Image recognition

System for comparatively analyzing and calculating Siberian tiger populations

Project targets

Develop a control system for Siberian tiger populations and movement with the help of computer vision that identifies specimens using camera traps.

The job

The team built a system for automatically identifying tigers using a specific and unique number or name in the images it gets from the camera traps. The system then lets users input information for each tiger: the unique ID, name, gender, age, number of times they’ve been photographed, the places they’ve been photographed, links to family members, ability to draw familial ties. Tigers are identified using computer vision algorithms built on convolutional neural networks.

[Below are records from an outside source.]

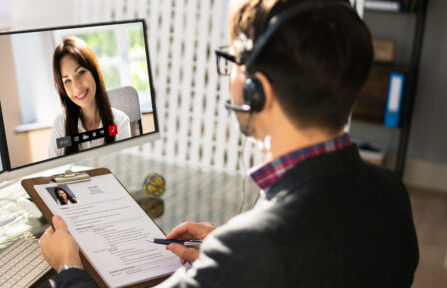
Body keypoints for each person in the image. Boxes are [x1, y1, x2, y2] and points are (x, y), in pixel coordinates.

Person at [38, 0, 419, 287]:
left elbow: (272, 254)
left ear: (256, 90)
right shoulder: (391, 192)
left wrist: (68, 267)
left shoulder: (249, 250)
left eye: (233, 61)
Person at [48, 36, 131, 157]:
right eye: (67, 81)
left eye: (80, 73)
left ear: (94, 72)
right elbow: (53, 171)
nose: (76, 87)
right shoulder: (61, 124)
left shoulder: (120, 122)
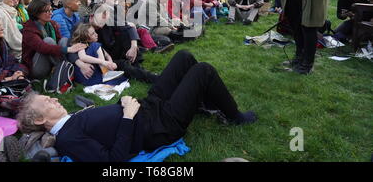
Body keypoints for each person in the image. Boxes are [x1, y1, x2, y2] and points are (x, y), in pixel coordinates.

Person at [16, 50, 257, 162]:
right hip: (159, 125)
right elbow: (112, 161)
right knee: (203, 70)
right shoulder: (68, 139)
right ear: (39, 120)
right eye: (48, 101)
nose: (55, 98)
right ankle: (235, 116)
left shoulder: (71, 122)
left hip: (149, 107)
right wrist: (128, 117)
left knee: (183, 57)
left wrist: (124, 106)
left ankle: (203, 104)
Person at [21, 0, 87, 80]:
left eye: (51, 10)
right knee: (48, 41)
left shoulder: (52, 24)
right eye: (47, 11)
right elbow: (42, 47)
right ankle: (66, 70)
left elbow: (60, 41)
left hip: (52, 61)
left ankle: (65, 69)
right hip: (35, 67)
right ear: (36, 13)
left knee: (64, 40)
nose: (51, 13)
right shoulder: (29, 29)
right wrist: (68, 49)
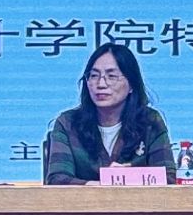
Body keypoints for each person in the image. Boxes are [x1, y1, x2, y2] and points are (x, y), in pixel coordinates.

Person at [43, 43, 175, 184]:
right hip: (83, 199)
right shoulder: (68, 123)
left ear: (131, 85)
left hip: (137, 199)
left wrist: (129, 178)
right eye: (94, 76)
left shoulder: (150, 121)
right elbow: (56, 180)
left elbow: (169, 178)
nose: (101, 84)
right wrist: (100, 185)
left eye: (111, 76)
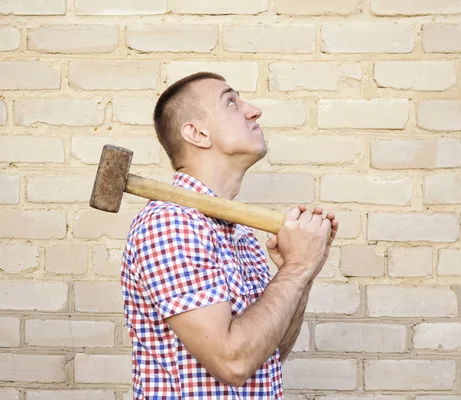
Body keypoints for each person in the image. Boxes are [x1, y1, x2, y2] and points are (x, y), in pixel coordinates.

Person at [120, 71, 338, 399]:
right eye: (232, 102)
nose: (253, 110)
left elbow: (269, 352)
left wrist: (302, 270)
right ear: (197, 133)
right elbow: (232, 363)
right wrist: (295, 271)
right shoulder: (172, 223)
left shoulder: (240, 233)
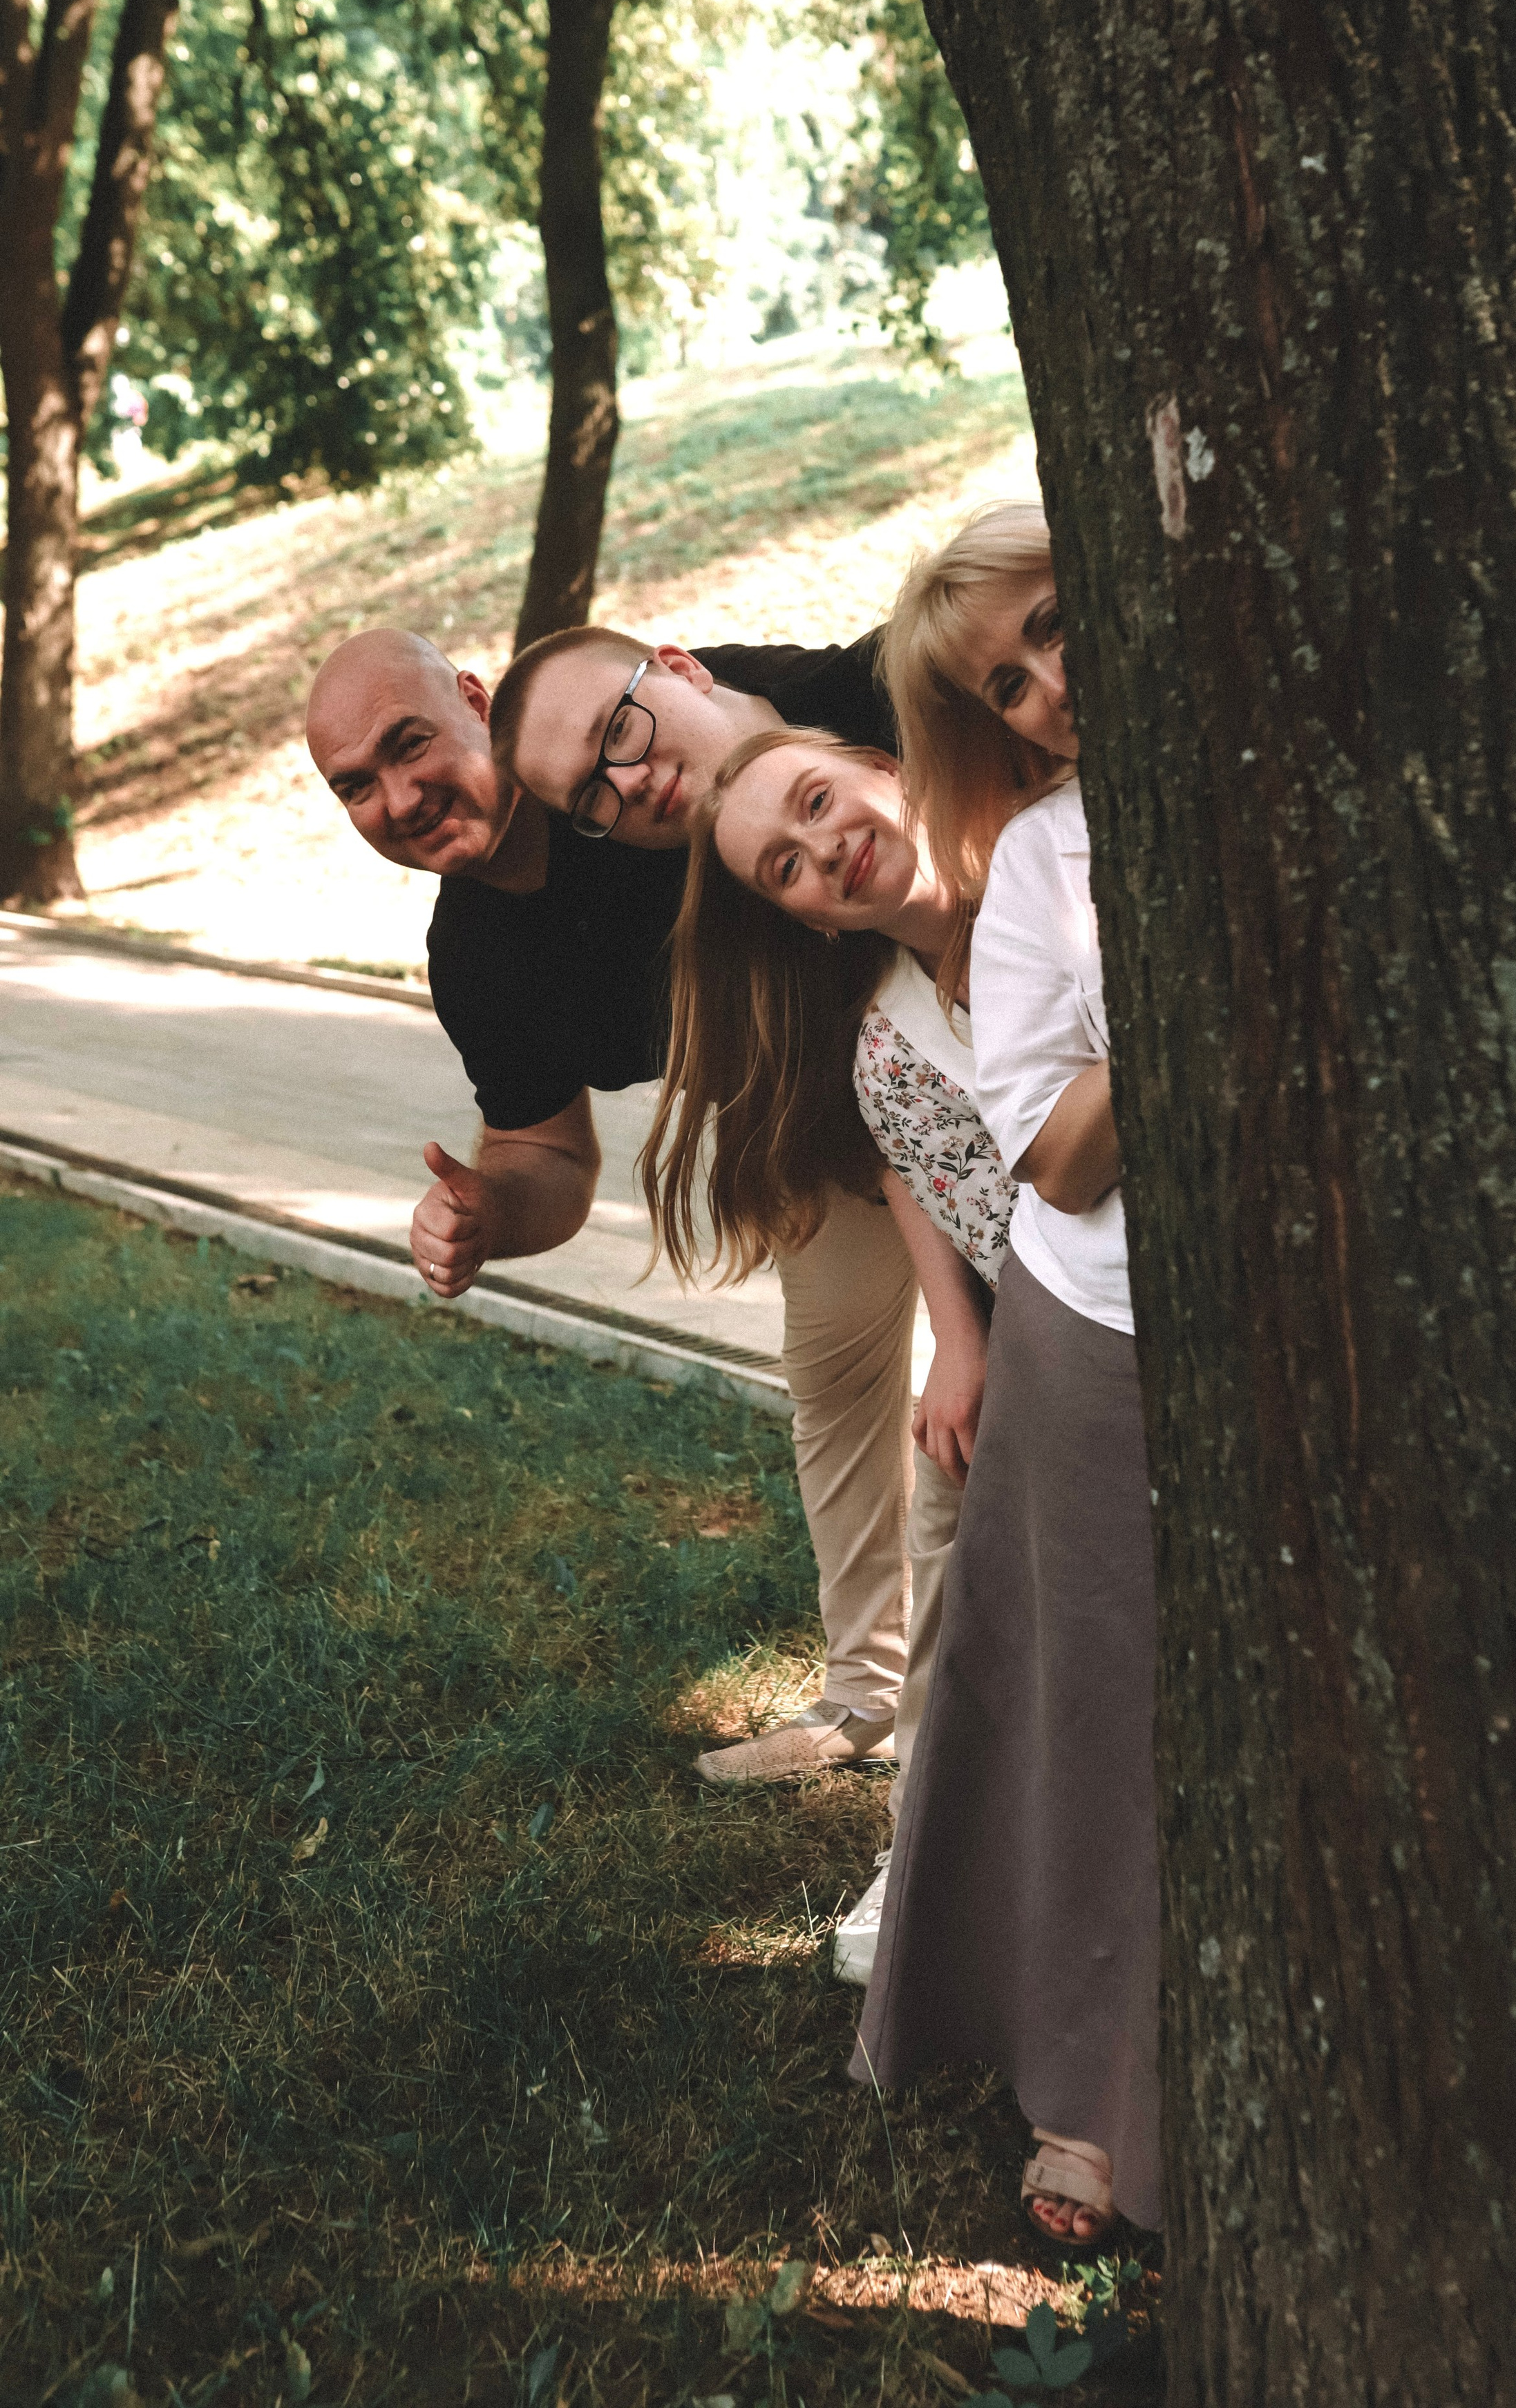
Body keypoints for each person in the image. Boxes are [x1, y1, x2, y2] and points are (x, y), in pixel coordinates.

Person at [304, 620, 960, 1806]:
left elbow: (884, 674)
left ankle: (963, 1732)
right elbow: (544, 1152)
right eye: (356, 786)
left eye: (410, 746)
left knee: (985, 1409)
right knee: (838, 1404)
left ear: (471, 697)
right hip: (820, 1145)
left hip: (965, 1074)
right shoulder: (477, 957)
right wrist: (486, 1214)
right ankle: (866, 1700)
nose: (400, 797)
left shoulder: (639, 734)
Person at [845, 501, 1159, 2249]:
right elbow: (1049, 1154)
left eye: (1053, 624)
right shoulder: (1046, 860)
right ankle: (1085, 2091)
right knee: (1095, 1706)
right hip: (1098, 1324)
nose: (1048, 685)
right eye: (1007, 680)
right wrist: (1164, 974)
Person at [643, 723, 1018, 1973]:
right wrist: (955, 1348)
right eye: (785, 868)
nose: (824, 849)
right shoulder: (880, 1033)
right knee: (944, 1514)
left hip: (1122, 1306)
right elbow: (919, 1176)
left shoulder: (1047, 878)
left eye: (819, 802)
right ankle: (917, 1856)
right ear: (802, 922)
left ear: (884, 767)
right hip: (1034, 1317)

Object detection and facial comparison systems for the police

Project targets

Develop a flexible system for recognizing a variety of objects, automating image analysis for the police. The system supports the addition of new or expanded object classes.

The job

We built a system that detects objects that match previously uploaded data sets for different object classes. A convolutional neural network drives detection, while users can perform criminal and suspect searches, add pictures, and delete pictures using the facial comparison system. In addition, there is a tool for adding new object classes.

Retinal recognition

Project targets

Develop technology for recognizing the human iris.

The job

We built algorithms for the entire biometric process used for iris recognition, which takes place over three stages:
  • segment the iris and highlight textures
  • highlight singularities and create biometric patterns
  • combine the patterns

Segment objects on communication towers in a 3D cloud of points

Project targets

Build a process for segmenting objects (well-known antenna types and models) located on communication towers.

The job

After studying the problem, we created algorithms that segment objects into a 3D cloud of points. The solution works through a series of steps: processing the cloud of points using inputted data (the entire cloud of points that makes up the tower surrounded by land), pulling the tower out of the cloud, extracting the tower platforms, and then processing each platform’s cloud of points independently. Once that is complete, a set of algorithms kicks off to process each cloud in order to segment the objects on each platform with a high degree of accuracy.